Четыре тысячи музыкантов ни одной своей пьесы не исполнили все вместе; играла то одна, то другая половина оркестра, но вовсе не стоило желать, чтоб обе половины соединились и играли вместе. Знаменитый их капельмейстер, махающий своею палочкой в левой руке, был горазда меньше дирижер, чем офицер; он, казалось, воображал себя не на капельмейстерской кафедре, а на бреши осажденного города, он командовал не музыкой, а зуавским штурмом, и в руке у него была не капельмейстерская палочка, а шпага или знамя. Его легион, несшийся во все лопатки, делал это ровно, гладко и чисто, но представлялся мне полком французских стрелков, бегущих шибким, ровным, гимнастическим своим шагом напролом. Во французской военной музыке есть всегда что-то резкое, грубое и начальное; все хорошие, привлекательные стороны француза не-солдата из нее исчезли; там же, где дело идет о чувстве, выражении, нежных оттенках, они или сентиментальничают, или выступают ходульно и натянуто точно в менуэте или гавоте. После такого концерта идешь домой и спрашиваешь себя: что потеряла бы всемирная выставка, если б не были сыграны четырьмя тысячами грубых французских солдат — галоп г. Жонаса, отрывки из «Фенеллы» или даже сама молитва из «Моисея»?
Французы были необыкновенно довольны, даже заставили два раза повторить эту последнюю вещь (им, кажется, особенно нравилось, что когда дело доходило до второго куплета этой балетной музыки, то весь оркестр вдруг разом вставал и играл этот второй куплет во всю глотку, стоя — что за торжественность, что за великолепие!). Но очень многие думали про весь концерт другое, чем французы, и в числе этих многих были — кто бы это отгадал? — наши кавалергарды. Незадолго перед тем они приехали в Париж и скоро должны были участвовать в международном военном концерте. В то время они еще одни из всех иностранных оркестров были в Париже, и их, как почетных гостей, пригласили теперь в залу Дворца промышленности, им отвели места посреди залы, где из публики никого более не было; они образовали там блестящий четыреугольник, сиявший серебром касок и галунов, разноцветными красками мундиров, сверкающею сталью длинных палашей.
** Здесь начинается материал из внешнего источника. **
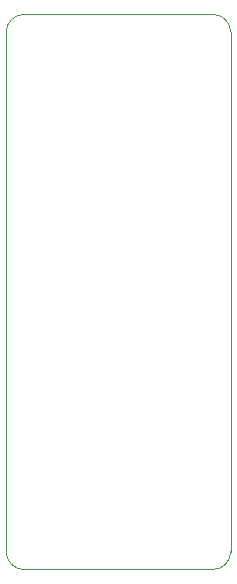
<source format=gm1>
%TF.GenerationSoftware,KiCad,Pcbnew,7.0.9*%
%TF.CreationDate,2023-12-31T00:29:42+09:00*%
%TF.ProjectId,CustomUPDIProgrammer,43757374-6f6d-4555-9044-4950726f6772,rev?*%
%TF.SameCoordinates,Original*%
%TF.FileFunction,Profile,NP*%
%FSLAX46Y46*%
G04 Gerber Fmt 4.6, Leading zero omitted, Abs format (unit mm)*
G04 Created by KiCad (PCBNEW 7.0.9) date 2023-12-31 00:29:42*
%MOMM*%
%LPD*%
G01*
G04 APERTURE LIST*
%TA.AperFunction,Profile*%
%ADD10C,0.100000*%
%TD*%
G04 APERTURE END LIST*
D10*
X143000000Y-83500000D02*
G75*
G03*
X144500000Y-82000000I0J1500000D01*
G01*
X144500000Y-82000000D02*
X144500000Y-38000000D01*
X125500000Y-38000000D02*
X125499999Y-82000000D01*
X143000000Y-36500000D02*
X127000000Y-36500000D01*
X127000000Y-36500000D02*
G75*
G03*
X125500000Y-38000000I0J-1500000D01*
G01*
X143000000Y-83500000D02*
X126999999Y-83500000D01*
X125500000Y-82000000D02*
G75*
G03*
X126999999Y-83500000I1500000J0D01*
G01*
X144500000Y-38000000D02*
G75*
G03*
X143000000Y-36500000I-1500000J0D01*
G01*
M02*

</source>
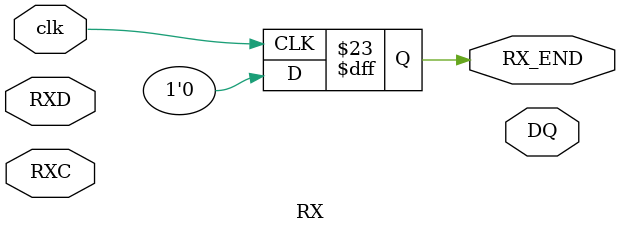
<source format=sv>
`timescale 1ns / 100ps

module RX (
    input clk,
    input RXD,
    input RXC,
    output RX_END,
    output [7:0] DQ
);

logic [7:0] shift_reg = 8'dz;

logic RX_END;
logic sum_mux_up;
logic sum_mux_down;
logic RX_SAMPLE;
reg sum_r = 'd0;

always @(posedge clk) begin
    sum_r <= sum_mux_up + sum_mux_down;
    
    RX_END <= (sum_r == 8'd152)? 1'b1 : 1'b0 ;

    sum_mux_up <= (RX_END && (!RXD))? 'd0 : sum_r;

    sum_mux_down <= (RXC && (!RX_END))? 'd1 : 'd0;

    RX_SAMPLE <= 
    ((sum_r=='d7)? 1'b1: 1'b0 ) &&
    (!((sum_r=='d148)? 1'b1: 1'b0 )) &&
    (RXC) ;
end


always @(posedge RX_SAMPLE) begin
    shift_reg[0] <= RXD;
    shift_reg[1] <= shift_reg[0];
    shift_reg[2] <= shift_reg[1];
    shift_reg[3] <= shift_reg[2];
    shift_reg[4] <= shift_reg[3];
    shift_reg[5] <= shift_reg[4];
    shift_reg[6] <= shift_reg[5];
    shift_reg[7] <= shift_reg[6];

end

endmodule
</source>
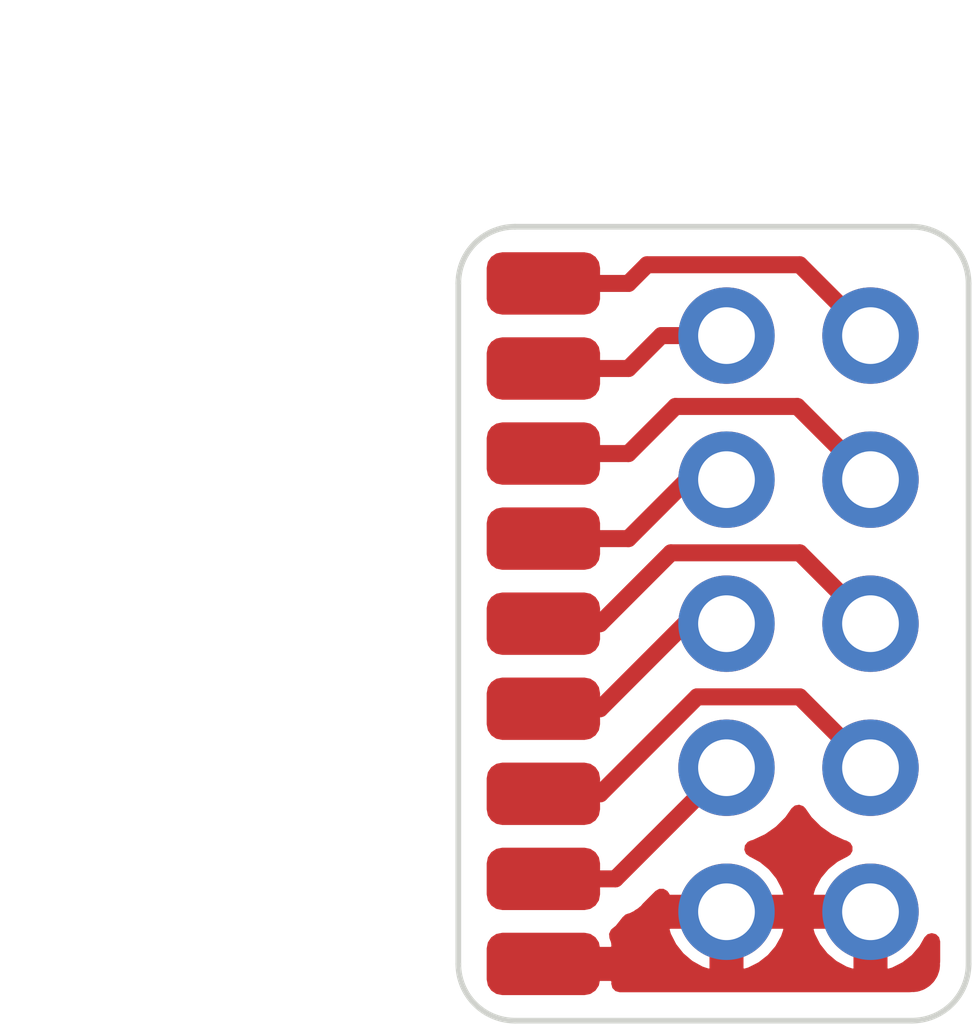
<source format=kicad_pcb>
(kicad_pcb (version 20211014) (generator pcbnew)

  (general
    (thickness 1.6)
  )

  (paper "A4")
  (layers
    (0 "F.Cu" signal)
    (31 "B.Cu" signal)
    (32 "B.Adhes" user "B.Adhesive")
    (33 "F.Adhes" user "F.Adhesive")
    (34 "B.Paste" user)
    (35 "F.Paste" user)
    (36 "B.SilkS" user "B.Silkscreen")
    (37 "F.SilkS" user "F.Silkscreen")
    (38 "B.Mask" user)
    (39 "F.Mask" user)
    (40 "Dwgs.User" user "User.Drawings")
    (41 "Cmts.User" user "User.Comments")
    (42 "Eco1.User" user "User.Eco1")
    (43 "Eco2.User" user "User.Eco2")
    (44 "Edge.Cuts" user)
    (45 "Margin" user)
    (46 "B.CrtYd" user "B.Courtyard")
    (47 "F.CrtYd" user "F.Courtyard")
    (48 "B.Fab" user)
    (49 "F.Fab" user)
    (50 "User.1" user)
    (51 "User.2" user)
    (52 "User.3" user)
    (53 "User.4" user)
    (54 "User.5" user)
    (55 "User.6" user)
    (56 "User.7" user)
    (57 "User.8" user)
    (58 "User.9" user)
  )

  (setup
    (stackup
      (layer "F.SilkS" (type "Top Silk Screen"))
      (layer "F.Paste" (type "Top Solder Paste"))
      (layer "F.Mask" (type "Top Solder Mask") (thickness 0.01))
      (layer "F.Cu" (type "copper") (thickness 0.035))
      (layer "dielectric 1" (type "core") (thickness 1.51) (material "FR4") (epsilon_r 4.5) (loss_tangent 0.02))
      (layer "B.Cu" (type "copper") (thickness 0.035))
      (layer "B.Mask" (type "Bottom Solder Mask") (thickness 0.01))
      (layer "B.Paste" (type "Bottom Solder Paste"))
      (layer "B.SilkS" (type "Bottom Silk Screen"))
      (copper_finish "None")
      (dielectric_constraints no)
    )
    (pad_to_mask_clearance 0)
    (pcbplotparams
      (layerselection 0x00010fc_ffffffff)
      (disableapertmacros false)
      (usegerberextensions false)
      (usegerberattributes true)
      (usegerberadvancedattributes true)
      (creategerberjobfile true)
      (svguseinch false)
      (svgprecision 6)
      (excludeedgelayer true)
      (plotframeref false)
      (viasonmask false)
      (mode 1)
      (useauxorigin false)
      (hpglpennumber 1)
      (hpglpenspeed 20)
      (hpglpendiameter 15.000000)
      (dxfpolygonmode true)
      (dxfimperialunits true)
      (dxfusepcbnewfont true)
      (psnegative false)
      (psa4output false)
      (plotreference true)
      (plotvalue true)
      (plotinvisibletext false)
      (sketchpadsonfab false)
      (subtractmaskfromsilk false)
      (outputformat 1)
      (mirror false)
      (drillshape 1)
      (scaleselection 1)
      (outputdirectory "")
    )
  )

  (net 0 "")
  (net 1 "GND")
  (net 2 "/RX")
  (net 3 "/TX")
  (net 4 "/RST")
  (net 5 "/TDI")
  (net 6 "/DET")
  (net 7 "/TDO")
  (net 8 "/CLK")
  (net 9 "/TMS")

  (footprint "local:THT_Header_2x05_P2.54mm" (layer "F.Cu") (at 118.27 62.92))

  (footprint "local:1x9_1.5mm_edge_connector" (layer "F.Cu") (at 112.5 74))

  (gr_arc (start 112 75) (mid 111.292893 74.707107) (end 111 74) (layer "Edge.Cuts") (width 0.1) (tstamp 22dc617b-1703-4b56-9abf-62857cd89f17))
  (gr_arc (start 119 61) (mid 119.707107 61.292893) (end 120 62) (layer "Edge.Cuts") (width 0.1) (tstamp 35e7ff3a-41b8-467d-a857-9b2c6791dcad))
  (gr_line (start 112 75) (end 119 75) (layer "Edge.Cuts") (width 0.1) (tstamp 572def52-9267-40af-9e6d-1bcf66b96a05))
  (gr_arc (start 120 74) (mid 119.707107 74.707107) (end 119 75) (layer "Edge.Cuts") (width 0.1) (tstamp 7e8d4245-437d-4b94-8a3b-d2525e2f27eb))
  (gr_line (start 120 74) (end 120 62) (layer "Edge.Cuts") (width 0.1) (tstamp 922bae2e-bcad-4760-a906-21dea416b5dc))
  (gr_arc (start 111 62) (mid 111.292893 61.292893) (end 112 61) (layer "Edge.Cuts") (width 0.1) (tstamp a86c18f7-767c-4015-9ff5-b5415e8d8a39))
  (gr_line (start 119 61) (end 112 61) (layer "Edge.Cuts") (width 0.1) (tstamp b2a6f153-6152-4b4a-a95b-ba79228f774c))
  (gr_line (start 111 62) (end 111 74) (layer "Edge.Cuts") (width 0.1) (tstamp fa2a5346-d622-407d-8ea5-af43140584bc))
  (dimension (type aligned) (layer "User.2") (tstamp 460fc9a8-446e-45a7-9d6c-c272be997294)
    (pts (xy 111 75) (xy 111 61))
    (height -2)
    (gr_text "14.0000 mm" (at 107.85 68 90) (layer "User.2") (tstamp 0a48df92-b4d0-4159-8735-44ccb72b15cf)
      (effects (font (size 1 1) (thickness 0.15)))
    )
    (format (units 3) (units_format 1) (precision 4))
    (style (thickness 0.15) (arrow_length 1.27) (text_position_mode 0) (extension_height 0.58642) (extension_offset 0.5) keep_text_aligned)
  )
  (dimension (type aligned) (layer "User.2") (tstamp 7b694997-43fc-41fd-818b-681c539b1571)
    (pts (xy 111 61) (xy 120 61))
    (height -2)
    (gr_text "9.0000 mm" (at 115.5 57.85) (layer "User.2") (tstamp 0e852933-f119-4b7f-a503-b829e02656a9)
      (effects (font (size 1 1) (thickness 0.15)))
    )
    (format (units 3) (units_format 1) (precision 4))
    (style (thickness 0.15) (arrow_length 1.27) (text_position_mode 0) (extension_height 0.58642) (extension_offset 0.5) keep_text_aligned)
  )

  (segment (start 112.5 72.5) (end 113.77 72.5) (width 0.3) (layer "F.Cu") (net 2) (tstamp a2860666-3ba3-4a44-a447-34d9bf6b491e))
  (segment (start 113.77 72.5) (end 115.73 70.54) (width 0.3) (layer "F.Cu") (net 2) (tstamp be3d8933-e2f8-4ea0-b6b8-d017096e3a86))
  (segment (start 112.5 71) (end 113.502924 71) (width 0.3) (layer "F.Cu") (net 3) (tstamp 4b334278-c564-4a32-91af-4119c7d52018))
  (segment (start 115.212435 69.290489) (end 117.020489 69.290489) (width 0.3) (layer "F.Cu") (net 3) (tstamp 6f58eeb2-a2a4-40ca-852d-25e90dddca2f))
  (segment (start 113.502924 71) (end 115.212435 69.290489) (width 0.3) (layer "F.Cu") (net 3) (tstamp 7dcb7fd9-7991-4e6a-864a-5372c7fd45ae))
  (segment (start 117.020489 69.290489) (end 118.27 70.54) (width 0.3) (layer "F.Cu") (net 3) (tstamp cb388994-789a-40b2-94f0-147d5abed922))
  (segment (start 113.5 69.5) (end 115 68) (width 0.3) (layer "F.Cu") (net 4) (tstamp a7e6be65-7886-4d3f-8b17-93c3f700cfed))
  (segment (start 112.5 69.5) (end 113.5 69.5) (width 0.3) (layer "F.Cu") (net 4) (tstamp ae42ea20-85de-449d-b511-22f0fe5c95af))
  (segment (start 115 68) (end 115.73 68) (width 0.3) (layer "F.Cu") (net 4) (tstamp bd0b2786-5e44-4764-973f-c5668204012f))
  (segment (start 117.020489 66.750489) (end 114.749511 66.750489) (width 0.3) (layer "F.Cu") (net 5) (tstamp 2c499b01-43d5-40fa-819a-5b8306b60ff3))
  (segment (start 114.749511 66.750489) (end 113.5 68) (width 0.3) (layer "F.Cu") (net 5) (tstamp 464971bf-805e-4490-81bd-cf8f382102f3))
  (segment (start 118.27 68) (end 117.020489 66.750489) (width 0.3) (layer "F.Cu") (net 5) (tstamp d925c64e-b111-4656-9f01-c3ae9d25c44a))
  (segment (start 112.5 68) (end 113.5 68) (width 0.3) (layer "F.Cu") (net 5) (tstamp ebdacbff-eaf4-4131-aaca-845b467a3a78))
  (segment (start 115.04 65.46) (end 115.73 65.46) (width 0.3) (layer "F.Cu") (net 6) (tstamp 59516c15-2fef-4227-ae46-6c1f5e735180))
  (segment (start 112.5 66.5) (end 114 66.5) (width 0.3) (layer "F.Cu") (net 6) (tstamp 5b3ebb6d-fd19-4ca4-aa9e-83349c18fd9e))
  (segment (start 114 66.5) (end 115.04 65.46) (width 0.3) (layer "F.Cu") (net 6) (tstamp ed91e046-5c99-4705-a72f-b63ffde43b3f))
  (segment (start 114.830489 64.169511) (end 116.979511 64.169511) (width 0.3) (layer "F.Cu") (net 7) (tstamp 1ba36c67-b5fd-4eda-9d24-ecd2ae057c22))
  (segment (start 112.5 65) (end 114 65) (width 0.3) (layer "F.Cu") (net 7) (tstamp 852f9b65-dba9-4d8f-a16c-67b0024da379))
  (segment (start 114 65) (end 114.830489 64.169511) (width 0.3) (layer "F.Cu") (net 7) (tstamp 8f23132d-6c09-42cf-81d5-7f056cf4313f))
  (segment (start 116.979511 64.169511) (end 118.27 65.46) (width 0.3) (layer "F.Cu") (net 7) (tstamp befd33da-bff6-47b6-9af0-d3d35b356bf7))
  (segment (start 112.5 63.5) (end 114 63.5) (width 0.3) (layer "F.Cu") (net 8) (tstamp 44323291-74a9-491d-be3f-727519e820ca))
  (segment (start 114.58 62.92) (end 115.73 62.92) (width 0.3) (layer "F.Cu") (net 8) (tstamp b9331d83-abac-4a2d-a2ae-b0028fec80c4))
  (segment (start 114 63.5) (end 114.58 62.92) (width 0.3) (layer "F.Cu") (net 8) (tstamp e994141a-63ae-43ec-b370-7fa249787f78))
  (segment (start 114 62) (end 114.329511 61.670489) (width 0.3) (layer "F.Cu") (net 9) (tstamp 12979dcf-70d2-4024-bfc5-bb41d8e4b344))
  (segment (start 117.020489 61.670489) (end 118.27 62.92) (width 0.3) (layer "F.Cu") (net 9) (tstamp 38d6b3ee-4702-4d34-98a9-9edc5e95e67e))
  (segment (start 114.329511 61.670489) (end 117.020489 61.670489) (width 0.3) (layer "F.Cu") (net 9) (tstamp 6f0d9a17-e314-42a3-853f-d26e54ce8ff3))
  (segment (start 112.5 62) (end 114 62) (width 0.3) (layer "F.Cu") (net 9) (tstamp 77d9220e-f002-4d96-9065-2395eb9b45a8))

  (zone (net 1) (net_name "GND") (layer "F.Cu") (tstamp 1efbf3e5-445d-4975-9c8d-2af8a37470a0) (hatch edge 0.508)
    (connect_pads (clearance 0.5))
    (min_thickness 0.3) (filled_areas_thickness no)
    (fill yes (thermal_gap 0.2) (thermal_bridge_width 0.6))
    (polygon
      (pts
        (xy 120 75)
        (xy 111 75)
        (xy 111 61)
        (xy 120 61)
      )
    )
    (filled_polygon
      (layer "F.Cu")
      (pts
        (xy 117.085463 71.218497)
        (xy 117.122054 71.255088)
        (xy 117.231505 71.411401)
        (xy 117.398599 71.578495)
        (xy 117.59217 71.714035)
        (xy 117.806337 71.813903)
        (xy 117.812615 71.815585)
        (xy 117.81262 71.815587)
        (xy 117.84683 71.824753)
        (xy 117.913625 71.863316)
        (xy 117.95219 71.930111)
        (xy 117.95219 72.007239)
        (xy 117.913627 72.074034)
        (xy 117.873991 72.100274)
        (xy 117.87476 72.101746)
        (xy 117.698738 72.193768)
        (xy 117.686593 72.201715)
        (xy 117.537478 72.321607)
        (xy 117.527116 72.331754)
        (xy 117.404121 72.478333)
        (xy 117.395929 72.490297)
        (xy 117.303749 72.657972)
        (xy 117.298034 72.671308)
        (xy 117.269486 72.7613)
        (xy 117.268759 72.777303)
        (xy 117.272324 72.779583)
        (xy 117.27502 72.78)
        (xy 118.421 72.78)
        (xy 118.4955 72.799962)
        (xy 118.550038 72.8545)
        (xy 118.57 72.929)
        (xy 118.57 74.066828)
        (xy 118.574145 74.082299)
        (xy 118.579544 74.083745)
        (xy 118.579782 74.083713)
        (xy 118.644525 74.065637)
        (xy 118.658047 74.060392)
        (xy 118.828836 73.97412)
        (xy 118.841081 73.966349)
        (xy 118.991865 73.848544)
        (xy 119.002365 73.838545)
        (xy 119.127393 73.693698)
        (xy 119.135753 73.681848)
        (xy 119.221445 73.531002)
        (xy 119.275601 73.476085)
        (xy 119.34996 73.455603)
        (xy 119.424597 73.475044)
        (xy 119.479514 73.5292)
        (xy 119.5 73.604599)
        (xy 119.5 73.94952)
        (xy 119.498226 73.972442)
        (xy 119.494896 73.99383)
        (xy 119.496272 74.004357)
        (xy 119.496143 74.014968)
        (xy 119.495796 74.014964)
        (xy 119.495981 74.03567)
        (xy 119.492471 74.066828)
        (xy 119.489344 74.094577)
        (xy 119.481921 74.127101)
        (xy 119.473559 74.151)
        (xy 119.45603 74.201096)
        (xy 119.441553 74.231157)
        (xy 119.399848 74.29753)
        (xy 119.379045 74.323616)
        (xy 119.323616 74.379045)
        (xy 119.29753 74.399848)
        (xy 119.231157 74.441553)
        (xy 119.201095 74.45603)
        (xy 119.127105 74.48192)
        (xy 119.094578 74.489344)
        (xy 119.038645 74.495646)
        (xy 119.020144 74.496572)
        (xy 119.016663 74.49653)
        (xy 119.006172 74.494896)
        (xy 118.97676 74.498742)
        (xy 118.957441 74.5)
        (xy 113.846505 74.5)
        (xy 113.772005 74.480038)
        (xy 113.717467 74.4255)
        (xy 113.697505 74.351)
        (xy 113.698376 74.334909)
        (xy 113.699564 74.323971)
        (xy 113.699834 74.318996)
        (xy 113.695855 74.304145)
        (xy 113.680384 74.3)
        (xy 112.349 74.3)
        (xy 112.2745 74.280038)
        (xy 112.219962 74.2255)
        (xy 112.2 74.151)
        (xy 112.2 73.849)
        (xy 112.219962 73.7745)
        (xy 112.2745 73.719962)
        (xy 112.349 73.7)
        (xy 113.680384 73.7)
        (xy 113.695855 73.695855)
        (xy 113.699834 73.681004)
        (xy 113.699563 73.676015)
        (xy 113.694699 73.631236)
        (xy 113.690411 73.613203)
        (xy 113.665654 73.547164)
        (xy 113.658194 73.470398)
        (xy 113.690117 73.400186)
        (xy 113.701183 73.389283)
        (xy 114.72643 73.389283)
        (xy 114.726533 73.390014)
        (xy 114.747002 73.4614)
        (xy 114.75234 73.47488)
        (xy 114.839803 73.645064)
        (xy 114.847663 73.65726)
        (xy 114.966513 73.807212)
        (xy 114.976584 73.817641)
        (xy 115.122301 73.941656)
        (xy 115.134214 73.949935)
        (xy 115.301234 74.04328)
        (xy 115.31453 74.049089)
        (xy 115.411345 74.080546)
        (xy 115.427339 74.081384)
        (xy 115.429496 74.078061)
        (xy 115.43 74.07488)
        (xy 115.43 74.066828)
        (xy 116.03 74.066828)
        (xy 116.034145 74.082299)
        (xy 116.039544 74.083745)
        (xy 116.039782 74.083713)
        (xy 116.104525 74.065637)
        (xy 116.118047 74.060392)
        (xy 116.288836 73.97412)
        (xy 116.301081 73.966349)
        (xy 116.451865 73.848544)
        (xy 116.462365 73.838545)
        (xy 116.587393 73.693698)
        (xy 116.595753 73.681848)
        (xy 116.690266 73.515474)
        (xy 116.696164 73.502227)
        (xy 116.730631 73.398615)
        (xy 116.731186 73.389283)
        (xy 117.26643 73.389283)
        (xy 117.266533 73.390014)
        (xy 117.287002 73.4614)
        (xy 117.29234 73.47488)
        (xy 117.379803 73.645064)
        (xy 117.387663 73.65726)
        (xy 117.506513 73.807212)
        (xy 117.516584 73.817641)
        (xy 117.662301 73.941656)
        (xy 117.674214 73.949935)
        (xy 117.841234 74.04328)
        (xy 117.85453 74.049089)
        (xy 117.951345 74.080546)
        (xy 117.967339 74.081384)
        (xy 117.969496 74.078061)
        (xy 117.97 74.07488)
        (xy 117.97 73.399616)
        (xy 117.965855 73.384145)
        (xy 117.950384 73.38)
        (xy 117.283277 73.38)
        (xy 117.267806 73.384145)
        (xy 117.26643 73.389283)
        (xy 116.731186 73.389283)
        (xy 116.731582 73.382625)
        (xy 116.728502 73.380594)
        (xy 116.724836 73.38)
        (xy 116.049616 73.38)
        (xy 116.034145 73.384145)
        (xy 116.03 73.399616)
        (xy 116.03 74.066828)
        (xy 115.43 74.066828)
        (xy 115.43 73.399616)
        (xy 115.425855 73.384145)
        (xy 115.410384 73.38)
        (xy 114.743277 73.38)
        (xy 114.727806 73.384145)
        (xy 114.72643 73.389283)
        (xy 113.701183 73.389283)
        (xy 113.712214 73.378414)
        (xy 113.770322 73.332027)
        (xy 113.776831 73.326831)
        (xy 113.885375 73.19086)
        (xy 113.888956 73.183452)
        (xy 113.945516 73.131075)
        (xy 113.960156 73.124342)
        (xy 113.974413 73.118697)
        (xy 113.987694 73.11415)
        (xy 114.021393 73.10436)
        (xy 114.030398 73.101744)
        (xy 114.046976 73.09194)
        (xy 114.067963 73.081658)
        (xy 114.085871 73.074568)
        (xy 114.121854 73.048425)
        (xy 114.133576 73.040725)
        (xy 114.163795 73.022854)
        (xy 114.163798 73.022852)
        (xy 114.171865 73.018081)
        (xy 114.18548 73.004466)
        (xy 114.203259 72.989281)
        (xy 114.211255 72.983472)
        (xy 114.211257 72.98347)
        (xy 114.218837 72.977963)
        (xy 114.247185 72.943696)
        (xy 114.256633 72.933313)
        (xy 114.476303 72.713643)
        (xy 114.543098 72.675079)
        (xy 114.620226 72.675079)
        (xy 114.687021 72.713643)
        (xy 114.713947 72.750433)
        (xy 114.727436 72.776457)
        (xy 114.732324 72.779583)
        (xy 114.73502 72.78)
        (xy 116.716669 72.78)
        (xy 116.73214 72.775855)
        (xy 116.733376 72.771241)
        (xy 116.733123 72.769526)
        (xy 116.707577 72.684915)
        (xy 116.702049 72.671504)
        (xy 116.612221 72.502562)
        (xy 116.604194 72.49048)
        (xy 116.483264 72.342205)
        (xy 116.473035 72.331904)
        (xy 116.325609 72.209943)
        (xy 116.313588 72.201834)
        (xy 116.145263 72.110822)
        (xy 116.133918 72.106053)
        (xy 116.072975 72.058781)
        (xy 116.043833 71.98737)
        (xy 116.054301 71.910956)
        (xy 116.101573 71.850013)
        (xy 116.153095 71.824773)
        (xy 116.18738 71.815587)
        (xy 116.187385 71.815585)
        (xy 116.193663 71.813903)
        (xy 116.40783 71.714035)
        (xy 116.601401 71.578495)
        (xy 116.768495 71.411401)
        (xy 116.877946 71.255088)
        (xy 116.93703 71.205511)
        (xy 117.012986 71.192118)
      )
    )
  )
)

</source>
На них обращены были все глаза, одни говорили, что это — венгерцы, другие, что это — пруссаки, очень немногие знали, что это русские. Во время концерта они сразу сделались предметом всех толков и внимания, к ним устремилась с разных концов залы целая толпа гарсонов из кафе с подносами, на которых красовались абсент, лимонад и пирожки, к ним стали поминутно подбегать продавцы концертной программы. Но наши гвардейцы сидели, строго надвинув на лоб каски с орлами, и с достоинством отказывались от программы и от абсента, скромно посматривали по сторонам, прилично аплодировали после каждой пьесы и вообще держали себя так хорошо и красиво, будто век не выходили из залы дворянского собрания, а только и делали, что присутствовали на превосходных концертах.